Last year, OpenProtein also released a up-to-date version of its protein language model, PoET-2, which outperforms much larger models while using a petite fraction of computational resources and experimental data.
“We really want to solve the question of how we describe proteins,” Bepler says. “What is the meaningful, domain-specific protein constraint language that we use when generating them? How can we introduce more evolutionary constraints? How can we describe the enzymatic reaction carried out by a protein in such a way that the model can generate the sequences carrying out the reaction?
moving forward the founders hope to create models that take into account the changing, interconnected nature of protein function.
“The area that excites me goes beyond protein binding events and uses these models to predict and design dynamic features where a protein must engage two, three, or four biological mechanisms simultaneously or change its function upon binding,” says Lu, who currently serves in an advisory role at the company.

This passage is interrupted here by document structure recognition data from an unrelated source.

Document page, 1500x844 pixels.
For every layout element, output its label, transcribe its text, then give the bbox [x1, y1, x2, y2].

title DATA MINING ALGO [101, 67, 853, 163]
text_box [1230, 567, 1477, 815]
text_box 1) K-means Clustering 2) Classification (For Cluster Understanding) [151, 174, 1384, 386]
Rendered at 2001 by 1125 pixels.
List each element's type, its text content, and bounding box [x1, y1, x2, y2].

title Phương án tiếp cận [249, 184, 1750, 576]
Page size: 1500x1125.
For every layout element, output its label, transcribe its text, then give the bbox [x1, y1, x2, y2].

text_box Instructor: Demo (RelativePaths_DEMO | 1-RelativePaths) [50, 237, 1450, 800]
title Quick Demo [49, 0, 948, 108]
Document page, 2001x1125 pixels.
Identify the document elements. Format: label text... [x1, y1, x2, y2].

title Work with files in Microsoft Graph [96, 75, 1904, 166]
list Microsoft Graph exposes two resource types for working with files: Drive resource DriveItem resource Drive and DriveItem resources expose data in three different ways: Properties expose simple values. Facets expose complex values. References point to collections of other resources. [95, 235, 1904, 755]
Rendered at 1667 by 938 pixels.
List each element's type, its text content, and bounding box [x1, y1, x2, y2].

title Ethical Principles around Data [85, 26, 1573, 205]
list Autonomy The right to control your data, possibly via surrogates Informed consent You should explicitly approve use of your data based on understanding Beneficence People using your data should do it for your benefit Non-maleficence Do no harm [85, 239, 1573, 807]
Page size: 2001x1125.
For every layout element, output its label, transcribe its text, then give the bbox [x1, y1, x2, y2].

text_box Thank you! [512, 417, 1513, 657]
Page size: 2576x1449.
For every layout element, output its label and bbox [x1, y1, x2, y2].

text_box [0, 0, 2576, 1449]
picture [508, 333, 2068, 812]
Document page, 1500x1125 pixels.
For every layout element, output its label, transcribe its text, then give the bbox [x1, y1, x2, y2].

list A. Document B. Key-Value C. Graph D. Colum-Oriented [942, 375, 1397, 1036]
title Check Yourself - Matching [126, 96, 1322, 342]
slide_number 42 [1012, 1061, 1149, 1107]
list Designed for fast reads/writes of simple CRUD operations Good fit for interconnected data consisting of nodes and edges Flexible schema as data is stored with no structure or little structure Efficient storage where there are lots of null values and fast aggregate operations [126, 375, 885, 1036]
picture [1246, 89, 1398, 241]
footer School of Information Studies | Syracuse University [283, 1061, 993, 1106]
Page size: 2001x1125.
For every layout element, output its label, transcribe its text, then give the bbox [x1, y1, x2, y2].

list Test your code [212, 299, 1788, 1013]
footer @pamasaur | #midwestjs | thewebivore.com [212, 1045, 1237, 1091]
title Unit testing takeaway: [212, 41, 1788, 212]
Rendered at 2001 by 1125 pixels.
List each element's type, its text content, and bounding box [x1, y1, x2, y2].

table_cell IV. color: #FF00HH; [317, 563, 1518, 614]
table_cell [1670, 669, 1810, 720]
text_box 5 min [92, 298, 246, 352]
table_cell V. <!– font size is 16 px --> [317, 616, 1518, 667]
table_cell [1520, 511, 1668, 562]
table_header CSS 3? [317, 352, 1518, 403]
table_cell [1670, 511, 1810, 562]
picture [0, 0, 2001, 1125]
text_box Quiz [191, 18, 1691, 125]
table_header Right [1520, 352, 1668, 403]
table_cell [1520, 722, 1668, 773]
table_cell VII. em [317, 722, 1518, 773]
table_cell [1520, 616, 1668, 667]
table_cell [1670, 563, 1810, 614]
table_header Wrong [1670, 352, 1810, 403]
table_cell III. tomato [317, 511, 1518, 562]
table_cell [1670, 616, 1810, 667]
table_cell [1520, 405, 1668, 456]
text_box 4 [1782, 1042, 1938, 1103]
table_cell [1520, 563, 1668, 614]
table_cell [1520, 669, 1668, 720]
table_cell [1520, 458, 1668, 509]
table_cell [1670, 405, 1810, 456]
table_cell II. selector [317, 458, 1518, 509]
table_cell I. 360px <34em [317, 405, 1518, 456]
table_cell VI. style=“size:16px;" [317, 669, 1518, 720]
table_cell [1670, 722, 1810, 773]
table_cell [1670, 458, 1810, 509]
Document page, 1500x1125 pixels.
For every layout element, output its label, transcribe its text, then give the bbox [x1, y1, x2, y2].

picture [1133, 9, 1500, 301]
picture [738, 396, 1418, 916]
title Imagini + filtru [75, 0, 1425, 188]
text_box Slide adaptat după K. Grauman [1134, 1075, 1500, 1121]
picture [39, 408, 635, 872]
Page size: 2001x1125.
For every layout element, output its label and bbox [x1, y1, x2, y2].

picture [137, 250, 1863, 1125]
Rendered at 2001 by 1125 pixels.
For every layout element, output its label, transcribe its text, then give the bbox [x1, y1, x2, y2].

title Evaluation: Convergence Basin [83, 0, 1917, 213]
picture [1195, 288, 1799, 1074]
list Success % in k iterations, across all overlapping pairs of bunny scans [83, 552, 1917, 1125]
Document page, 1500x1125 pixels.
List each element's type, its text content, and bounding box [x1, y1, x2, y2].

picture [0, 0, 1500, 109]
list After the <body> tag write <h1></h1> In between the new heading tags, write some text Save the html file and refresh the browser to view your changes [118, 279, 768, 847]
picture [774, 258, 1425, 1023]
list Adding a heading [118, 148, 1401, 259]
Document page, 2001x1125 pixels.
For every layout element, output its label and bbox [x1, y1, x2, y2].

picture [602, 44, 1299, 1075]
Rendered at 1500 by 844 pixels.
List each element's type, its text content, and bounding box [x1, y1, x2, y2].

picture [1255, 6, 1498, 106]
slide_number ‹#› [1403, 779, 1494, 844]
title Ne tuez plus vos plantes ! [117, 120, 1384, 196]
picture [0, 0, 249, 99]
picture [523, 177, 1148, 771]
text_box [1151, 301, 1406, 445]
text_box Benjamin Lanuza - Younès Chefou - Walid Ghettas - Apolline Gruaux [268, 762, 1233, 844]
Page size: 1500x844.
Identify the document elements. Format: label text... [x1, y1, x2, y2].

As the field of artificial intelligence advances, OpenProtein continues to see its mission as providing scientists with the best tools to develop up-to-date treatments faster.
“As work becomes more complex and approaches include elements such as protein logic and dynamic therapies, existing experimental toolkits become limiting,” Lu says. “It is really important to create open ecosystems around artificial intelligence and biology. There is a risk that artificial intelligence resources may become so concentrated that the average researcher will not be able to use them. Open access is extremely important for scientific progress.”